Dataset excerpts below:

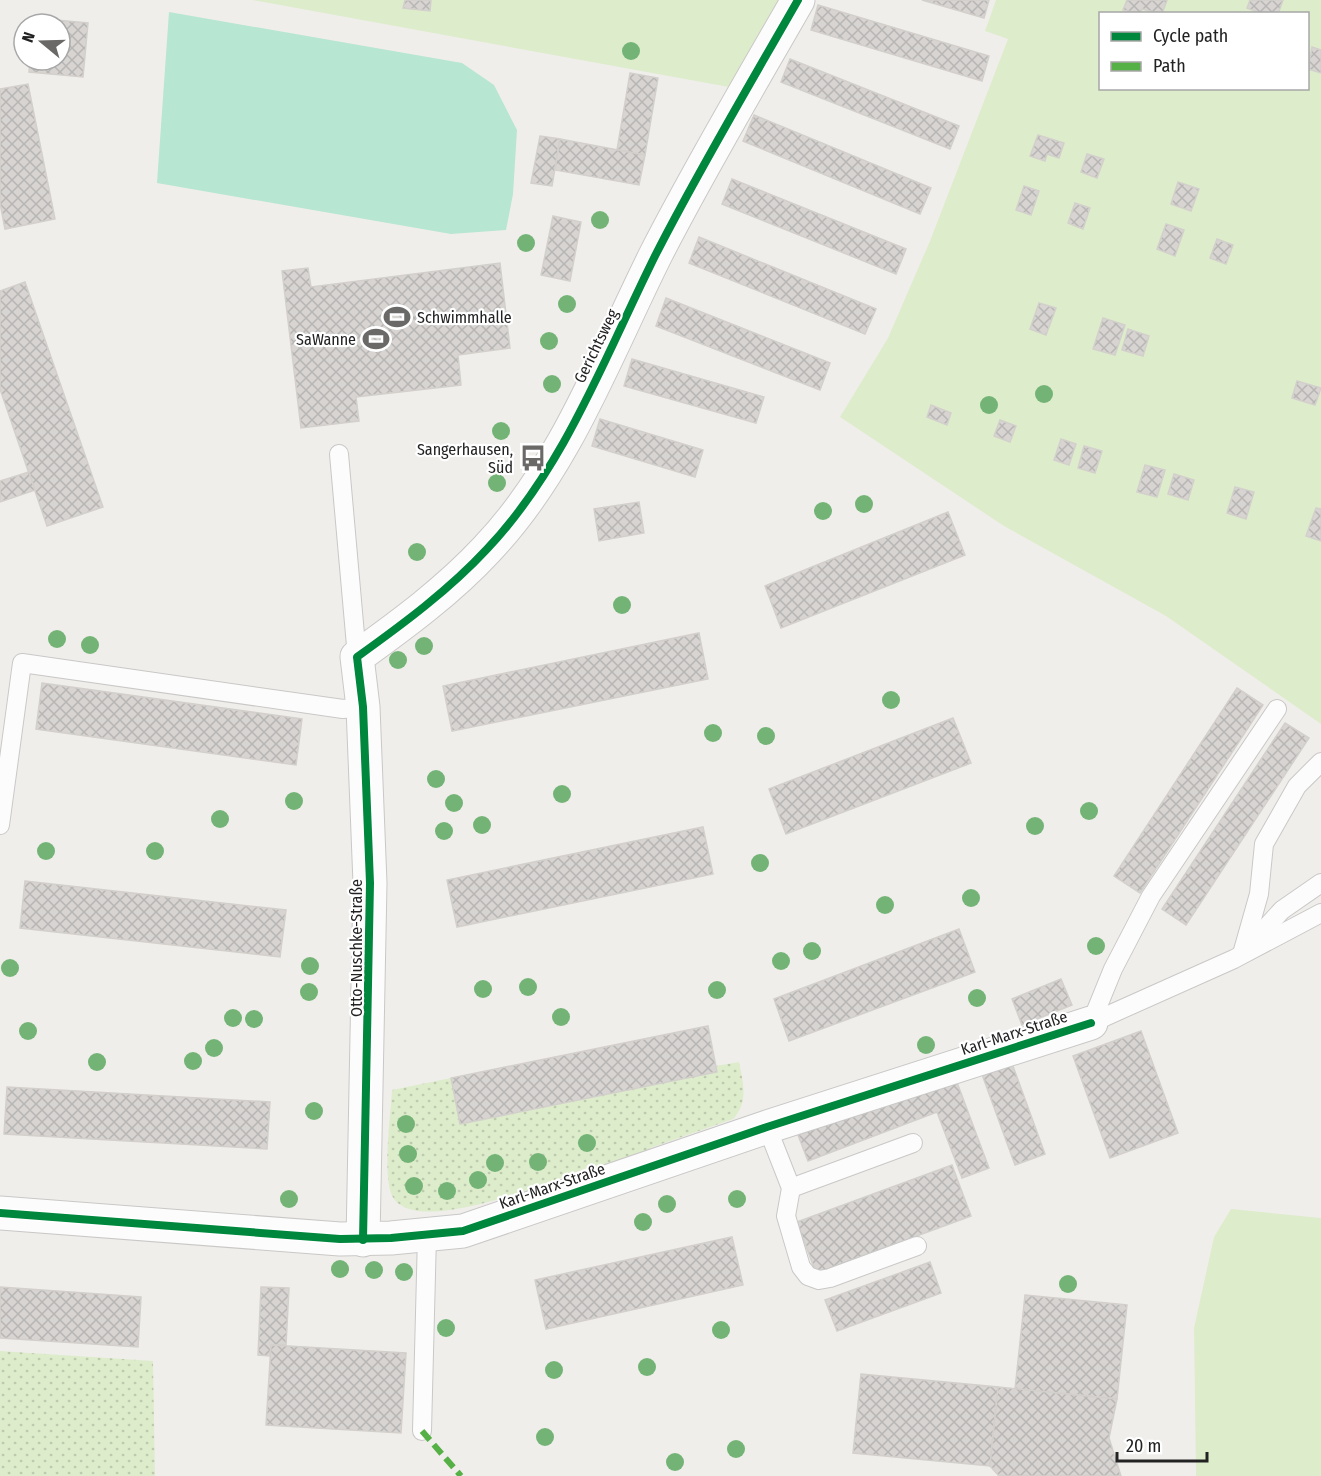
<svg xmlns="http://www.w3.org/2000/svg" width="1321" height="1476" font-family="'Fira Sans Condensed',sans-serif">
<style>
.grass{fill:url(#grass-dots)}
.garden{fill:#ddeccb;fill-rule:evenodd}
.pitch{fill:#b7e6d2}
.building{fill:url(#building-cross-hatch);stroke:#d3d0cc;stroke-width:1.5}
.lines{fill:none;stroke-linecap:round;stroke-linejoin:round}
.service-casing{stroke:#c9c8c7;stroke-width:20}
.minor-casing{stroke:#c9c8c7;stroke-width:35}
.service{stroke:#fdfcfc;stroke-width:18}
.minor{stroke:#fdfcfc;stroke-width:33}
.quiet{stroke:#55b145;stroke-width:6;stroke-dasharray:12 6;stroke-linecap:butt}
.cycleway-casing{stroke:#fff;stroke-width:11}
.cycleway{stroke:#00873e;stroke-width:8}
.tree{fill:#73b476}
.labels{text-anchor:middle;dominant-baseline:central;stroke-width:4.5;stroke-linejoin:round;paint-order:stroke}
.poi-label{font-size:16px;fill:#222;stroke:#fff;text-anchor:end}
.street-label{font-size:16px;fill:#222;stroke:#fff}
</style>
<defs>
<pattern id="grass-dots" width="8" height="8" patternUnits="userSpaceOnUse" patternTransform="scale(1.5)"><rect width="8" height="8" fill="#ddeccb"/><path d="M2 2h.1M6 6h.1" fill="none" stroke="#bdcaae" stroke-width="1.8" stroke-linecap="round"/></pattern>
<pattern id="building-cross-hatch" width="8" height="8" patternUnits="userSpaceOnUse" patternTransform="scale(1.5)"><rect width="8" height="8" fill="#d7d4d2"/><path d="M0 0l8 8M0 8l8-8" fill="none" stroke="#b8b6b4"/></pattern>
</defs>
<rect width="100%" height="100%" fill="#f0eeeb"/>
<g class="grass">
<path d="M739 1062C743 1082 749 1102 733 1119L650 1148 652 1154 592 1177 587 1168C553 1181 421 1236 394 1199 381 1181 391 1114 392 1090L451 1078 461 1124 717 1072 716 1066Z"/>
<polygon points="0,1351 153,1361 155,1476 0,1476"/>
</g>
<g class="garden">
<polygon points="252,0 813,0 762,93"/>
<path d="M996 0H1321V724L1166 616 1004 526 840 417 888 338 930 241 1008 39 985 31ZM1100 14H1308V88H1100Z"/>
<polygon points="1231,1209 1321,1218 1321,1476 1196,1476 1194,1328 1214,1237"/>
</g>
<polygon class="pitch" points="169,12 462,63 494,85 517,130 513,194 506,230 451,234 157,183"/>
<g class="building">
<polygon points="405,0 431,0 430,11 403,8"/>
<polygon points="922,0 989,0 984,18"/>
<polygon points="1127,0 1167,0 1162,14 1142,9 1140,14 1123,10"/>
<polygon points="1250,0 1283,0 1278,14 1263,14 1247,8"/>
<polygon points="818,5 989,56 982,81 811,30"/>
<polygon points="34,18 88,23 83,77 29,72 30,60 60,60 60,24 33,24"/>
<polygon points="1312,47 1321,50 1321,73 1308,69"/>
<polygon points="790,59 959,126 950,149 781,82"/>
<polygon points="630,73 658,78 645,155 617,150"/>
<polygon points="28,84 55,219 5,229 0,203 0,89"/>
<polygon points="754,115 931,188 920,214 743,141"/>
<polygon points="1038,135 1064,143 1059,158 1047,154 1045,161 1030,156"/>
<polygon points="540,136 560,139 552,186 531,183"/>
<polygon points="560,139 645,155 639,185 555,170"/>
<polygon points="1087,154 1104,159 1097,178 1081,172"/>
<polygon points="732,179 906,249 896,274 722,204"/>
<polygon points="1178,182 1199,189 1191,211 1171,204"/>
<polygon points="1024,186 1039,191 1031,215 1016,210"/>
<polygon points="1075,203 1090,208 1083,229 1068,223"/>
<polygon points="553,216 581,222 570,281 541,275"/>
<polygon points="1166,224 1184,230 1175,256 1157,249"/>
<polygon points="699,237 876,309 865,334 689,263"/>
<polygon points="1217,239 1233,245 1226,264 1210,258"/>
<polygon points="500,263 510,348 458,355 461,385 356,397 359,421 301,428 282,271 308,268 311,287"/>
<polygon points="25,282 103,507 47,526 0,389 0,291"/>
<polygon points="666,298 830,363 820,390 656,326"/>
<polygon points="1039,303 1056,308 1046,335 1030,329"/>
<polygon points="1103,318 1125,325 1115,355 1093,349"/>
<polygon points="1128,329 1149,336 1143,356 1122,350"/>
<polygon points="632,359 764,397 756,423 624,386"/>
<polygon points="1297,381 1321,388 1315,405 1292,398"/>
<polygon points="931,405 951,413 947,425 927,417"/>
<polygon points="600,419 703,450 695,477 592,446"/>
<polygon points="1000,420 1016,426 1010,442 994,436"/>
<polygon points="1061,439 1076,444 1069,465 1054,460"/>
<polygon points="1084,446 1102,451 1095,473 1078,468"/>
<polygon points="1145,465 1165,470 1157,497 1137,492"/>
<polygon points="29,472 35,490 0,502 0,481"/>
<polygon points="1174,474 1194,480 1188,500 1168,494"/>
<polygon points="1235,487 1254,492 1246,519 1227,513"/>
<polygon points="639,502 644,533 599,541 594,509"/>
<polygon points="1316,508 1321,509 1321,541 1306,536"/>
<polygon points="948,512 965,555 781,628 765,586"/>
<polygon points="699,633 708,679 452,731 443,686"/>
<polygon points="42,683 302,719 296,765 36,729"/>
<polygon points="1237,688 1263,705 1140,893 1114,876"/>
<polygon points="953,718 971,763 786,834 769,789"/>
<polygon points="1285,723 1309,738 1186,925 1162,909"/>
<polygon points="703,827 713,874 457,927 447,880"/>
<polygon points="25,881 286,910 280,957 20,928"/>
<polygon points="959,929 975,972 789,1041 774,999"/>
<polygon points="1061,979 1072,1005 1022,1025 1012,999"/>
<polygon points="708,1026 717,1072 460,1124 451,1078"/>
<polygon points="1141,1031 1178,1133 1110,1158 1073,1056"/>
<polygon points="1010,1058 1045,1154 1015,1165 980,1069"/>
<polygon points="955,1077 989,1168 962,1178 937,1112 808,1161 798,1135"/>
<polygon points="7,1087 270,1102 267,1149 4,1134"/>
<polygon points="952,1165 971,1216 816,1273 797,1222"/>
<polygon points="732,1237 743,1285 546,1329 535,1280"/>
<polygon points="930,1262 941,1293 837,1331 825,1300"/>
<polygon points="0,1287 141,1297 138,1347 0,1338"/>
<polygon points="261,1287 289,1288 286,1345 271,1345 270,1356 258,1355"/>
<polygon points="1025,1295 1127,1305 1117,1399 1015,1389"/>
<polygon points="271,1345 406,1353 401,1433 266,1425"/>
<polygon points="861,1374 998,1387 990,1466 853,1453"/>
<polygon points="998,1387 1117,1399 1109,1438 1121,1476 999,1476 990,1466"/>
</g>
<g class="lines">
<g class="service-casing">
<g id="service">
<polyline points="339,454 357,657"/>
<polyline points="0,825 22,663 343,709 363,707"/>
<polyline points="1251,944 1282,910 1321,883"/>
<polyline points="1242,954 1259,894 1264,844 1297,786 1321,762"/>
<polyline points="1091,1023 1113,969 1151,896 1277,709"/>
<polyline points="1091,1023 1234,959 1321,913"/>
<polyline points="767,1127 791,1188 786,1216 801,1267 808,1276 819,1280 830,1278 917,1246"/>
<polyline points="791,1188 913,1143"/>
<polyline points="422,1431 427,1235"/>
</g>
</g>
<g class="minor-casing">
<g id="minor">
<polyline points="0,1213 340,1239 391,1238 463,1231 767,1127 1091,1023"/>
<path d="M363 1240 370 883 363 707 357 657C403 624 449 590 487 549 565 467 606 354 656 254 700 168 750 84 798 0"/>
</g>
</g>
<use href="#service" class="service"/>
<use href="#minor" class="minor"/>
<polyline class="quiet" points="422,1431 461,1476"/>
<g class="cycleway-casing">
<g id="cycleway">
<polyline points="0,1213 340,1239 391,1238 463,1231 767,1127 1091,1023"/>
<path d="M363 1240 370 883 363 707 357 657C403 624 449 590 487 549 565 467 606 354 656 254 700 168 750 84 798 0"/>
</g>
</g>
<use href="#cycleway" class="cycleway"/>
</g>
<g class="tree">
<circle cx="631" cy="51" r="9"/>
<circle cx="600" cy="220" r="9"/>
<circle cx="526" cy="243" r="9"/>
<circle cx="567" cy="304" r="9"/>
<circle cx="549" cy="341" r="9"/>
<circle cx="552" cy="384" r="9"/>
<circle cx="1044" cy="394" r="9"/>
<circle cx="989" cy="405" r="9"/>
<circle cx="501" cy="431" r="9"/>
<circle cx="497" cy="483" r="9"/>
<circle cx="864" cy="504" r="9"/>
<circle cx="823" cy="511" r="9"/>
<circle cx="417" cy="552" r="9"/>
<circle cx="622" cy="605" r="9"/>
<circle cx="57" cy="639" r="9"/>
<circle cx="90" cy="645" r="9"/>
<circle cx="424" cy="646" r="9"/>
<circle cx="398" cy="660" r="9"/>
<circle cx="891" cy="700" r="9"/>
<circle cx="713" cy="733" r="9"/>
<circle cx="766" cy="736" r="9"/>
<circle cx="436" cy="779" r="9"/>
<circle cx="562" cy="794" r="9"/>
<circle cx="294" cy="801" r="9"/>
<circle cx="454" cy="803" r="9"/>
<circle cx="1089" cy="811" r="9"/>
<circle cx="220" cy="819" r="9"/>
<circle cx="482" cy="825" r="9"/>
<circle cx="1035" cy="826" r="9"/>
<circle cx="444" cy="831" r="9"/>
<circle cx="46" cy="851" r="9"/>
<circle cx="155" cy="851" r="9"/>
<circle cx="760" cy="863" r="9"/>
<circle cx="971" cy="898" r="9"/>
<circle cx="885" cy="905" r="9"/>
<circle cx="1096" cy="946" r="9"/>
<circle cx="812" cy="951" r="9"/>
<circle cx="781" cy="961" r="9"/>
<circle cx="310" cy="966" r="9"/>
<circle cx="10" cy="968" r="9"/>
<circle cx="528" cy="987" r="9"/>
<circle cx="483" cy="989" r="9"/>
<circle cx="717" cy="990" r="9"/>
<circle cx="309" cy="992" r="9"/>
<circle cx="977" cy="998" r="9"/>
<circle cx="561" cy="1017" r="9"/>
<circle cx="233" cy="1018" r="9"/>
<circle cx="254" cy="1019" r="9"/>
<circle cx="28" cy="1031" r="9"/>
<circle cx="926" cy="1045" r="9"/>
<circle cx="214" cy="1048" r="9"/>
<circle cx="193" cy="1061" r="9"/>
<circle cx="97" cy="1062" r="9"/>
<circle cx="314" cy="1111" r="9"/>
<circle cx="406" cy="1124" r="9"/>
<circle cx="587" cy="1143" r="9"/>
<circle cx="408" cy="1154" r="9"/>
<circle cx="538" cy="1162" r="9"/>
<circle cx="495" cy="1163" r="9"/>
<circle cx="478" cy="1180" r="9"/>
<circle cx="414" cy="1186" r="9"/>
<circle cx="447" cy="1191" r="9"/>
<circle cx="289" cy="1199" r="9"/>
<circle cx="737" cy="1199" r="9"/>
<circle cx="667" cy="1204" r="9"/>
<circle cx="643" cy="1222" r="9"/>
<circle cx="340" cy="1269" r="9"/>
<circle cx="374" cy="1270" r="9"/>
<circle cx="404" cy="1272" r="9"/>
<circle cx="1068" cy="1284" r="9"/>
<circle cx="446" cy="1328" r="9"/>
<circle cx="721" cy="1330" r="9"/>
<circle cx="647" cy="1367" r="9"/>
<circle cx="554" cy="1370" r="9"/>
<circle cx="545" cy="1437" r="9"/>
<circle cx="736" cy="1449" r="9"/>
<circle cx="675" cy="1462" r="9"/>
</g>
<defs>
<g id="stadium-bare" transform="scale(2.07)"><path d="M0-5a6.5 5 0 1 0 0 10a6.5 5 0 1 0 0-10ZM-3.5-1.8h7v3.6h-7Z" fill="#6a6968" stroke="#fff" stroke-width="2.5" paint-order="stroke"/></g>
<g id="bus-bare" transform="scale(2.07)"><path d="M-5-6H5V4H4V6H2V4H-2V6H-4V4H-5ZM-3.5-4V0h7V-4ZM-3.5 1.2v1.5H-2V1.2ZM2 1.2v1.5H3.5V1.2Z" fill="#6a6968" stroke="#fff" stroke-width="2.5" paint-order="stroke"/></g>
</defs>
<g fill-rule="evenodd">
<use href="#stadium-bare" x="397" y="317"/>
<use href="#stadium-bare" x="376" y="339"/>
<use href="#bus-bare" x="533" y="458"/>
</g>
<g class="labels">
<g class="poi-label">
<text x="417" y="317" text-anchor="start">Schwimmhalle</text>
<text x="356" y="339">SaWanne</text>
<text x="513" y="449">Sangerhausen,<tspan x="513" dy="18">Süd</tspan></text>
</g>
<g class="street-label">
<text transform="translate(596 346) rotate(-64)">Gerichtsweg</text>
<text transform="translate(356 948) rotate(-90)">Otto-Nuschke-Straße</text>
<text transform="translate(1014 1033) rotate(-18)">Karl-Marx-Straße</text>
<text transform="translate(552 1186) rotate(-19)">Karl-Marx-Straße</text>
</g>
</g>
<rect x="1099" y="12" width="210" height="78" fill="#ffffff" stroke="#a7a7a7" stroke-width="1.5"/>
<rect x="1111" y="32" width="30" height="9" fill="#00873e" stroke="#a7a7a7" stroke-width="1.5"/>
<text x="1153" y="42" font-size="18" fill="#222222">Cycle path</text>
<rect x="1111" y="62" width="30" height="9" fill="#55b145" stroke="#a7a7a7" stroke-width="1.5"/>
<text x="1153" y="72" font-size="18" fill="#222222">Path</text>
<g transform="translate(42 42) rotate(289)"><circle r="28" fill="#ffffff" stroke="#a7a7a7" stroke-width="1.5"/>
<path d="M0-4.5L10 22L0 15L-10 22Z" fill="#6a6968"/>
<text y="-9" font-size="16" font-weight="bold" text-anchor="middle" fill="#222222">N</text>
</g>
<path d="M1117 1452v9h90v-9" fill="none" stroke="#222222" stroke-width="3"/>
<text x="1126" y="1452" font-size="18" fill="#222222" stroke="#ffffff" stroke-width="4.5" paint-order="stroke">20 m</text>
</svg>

End of Dataset excerpts.

◆ What the exercise asks ◆
Report every line of the data in which "lines" appears.

◆ Task answer ◆
.lines{fill:none;stroke-linecap:round;stroke-linejoin:round}
<g class="lines">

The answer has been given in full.